Omit images. Retype all entries verbatim.

_Landmark coordinate records:_

+---+

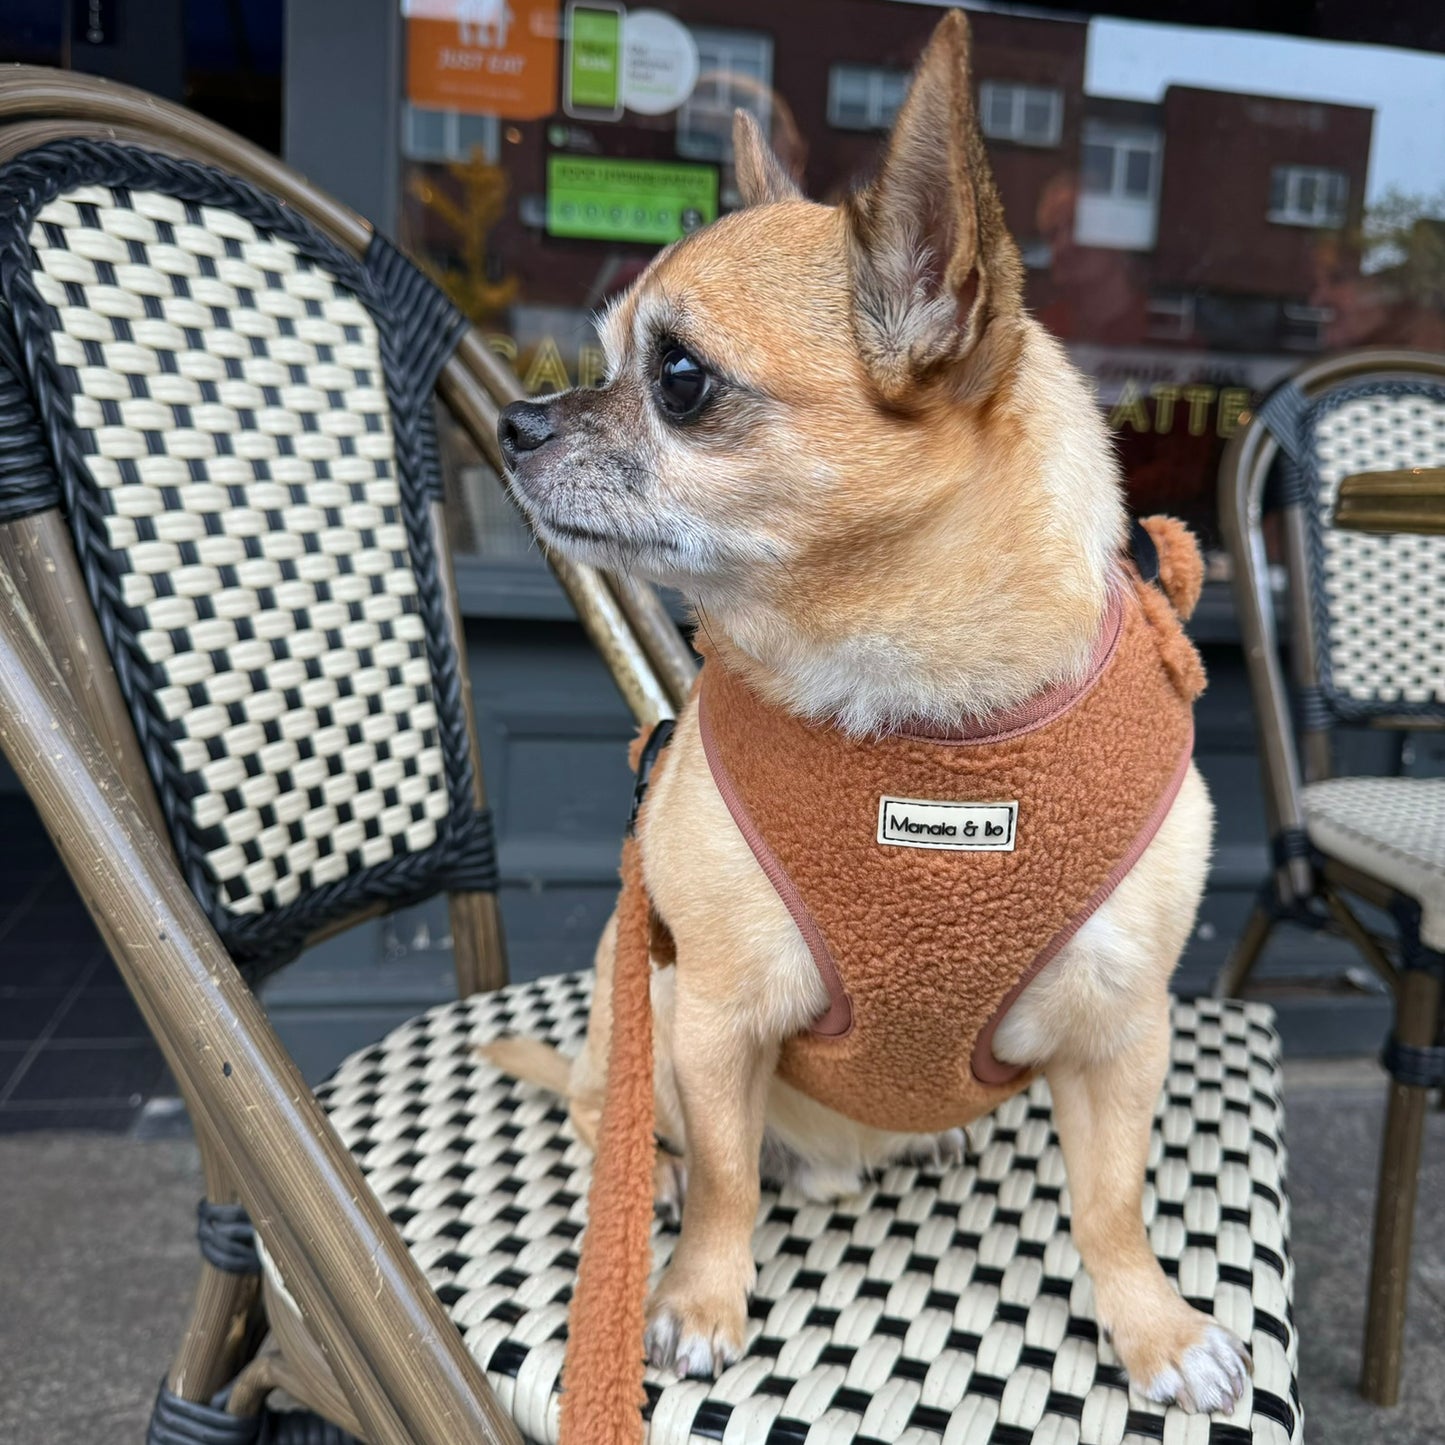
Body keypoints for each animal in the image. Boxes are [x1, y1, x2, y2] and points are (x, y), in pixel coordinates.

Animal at [491, 8, 1248, 1410]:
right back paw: (651, 1169)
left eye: (677, 378)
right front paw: (697, 1296)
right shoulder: (718, 1012)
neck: (918, 726)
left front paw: (1153, 1325)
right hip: (645, 1011)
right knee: (612, 1113)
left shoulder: (1119, 1034)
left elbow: (1111, 1204)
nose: (516, 419)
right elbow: (729, 1182)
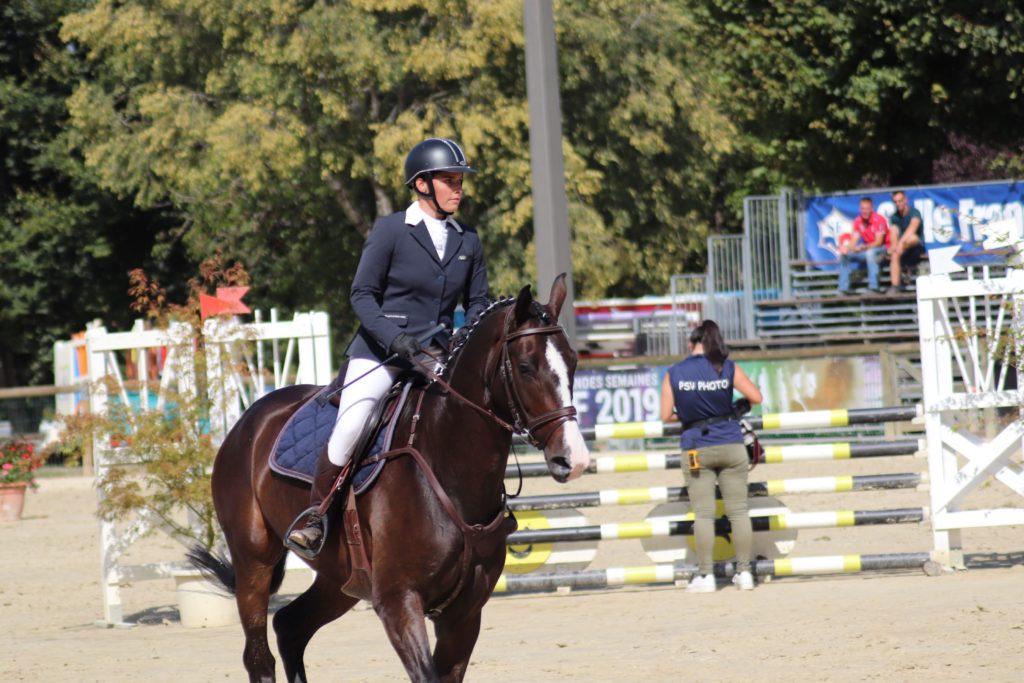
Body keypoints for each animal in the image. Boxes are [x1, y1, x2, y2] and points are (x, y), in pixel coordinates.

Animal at [191, 274, 589, 679]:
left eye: (573, 362)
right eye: (525, 366)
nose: (572, 458)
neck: (449, 469)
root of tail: (250, 419)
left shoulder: (464, 616)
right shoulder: (399, 602)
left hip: (339, 579)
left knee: (290, 626)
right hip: (254, 562)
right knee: (259, 656)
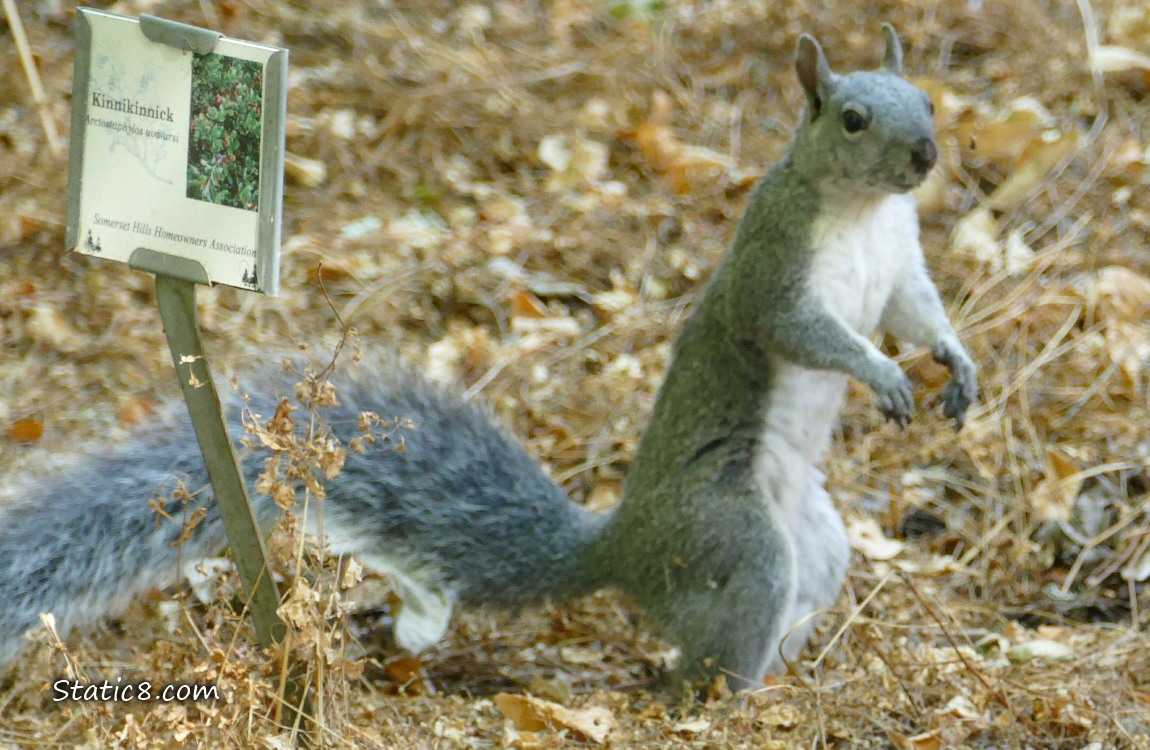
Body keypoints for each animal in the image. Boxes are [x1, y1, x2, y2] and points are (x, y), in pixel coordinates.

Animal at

+---+

_Reply to the task:_
Body keypoints for each animal in the image. Boxes are [x1, y1, x2, y2] and points are (x, y), in pixel coordinates.

Animal at [491, 8, 1248, 1410]:
right back paw: (651, 1169)
left eye: (677, 378)
right front paw: (697, 1296)
right shoulder: (718, 1012)
neck: (918, 726)
left front paw: (1153, 1325)
right hip: (645, 1011)
right knee: (612, 1113)
left shoulder: (1119, 1034)
left elbow: (1111, 1204)
nose: (516, 419)
right elbow: (729, 1182)
Body keypoints for each animal in the image. Boxes are [x1, y1, x2, y2] and points are (x, y), in pixel coordinates.

Animal at [191, 274, 589, 679]:
left eye: (573, 362)
right eye: (525, 366)
nose: (572, 458)
neck: (449, 469)
root of tail: (250, 419)
left shoulder: (464, 616)
right shoulder: (399, 602)
left hip: (339, 579)
left knee: (290, 626)
right hip: (254, 562)
right knee: (259, 656)
Body keypoints for each animal in the image. Boxes are [x1, y1, x2, y2] and points are (x, y), in pixel coordinates.

Animal at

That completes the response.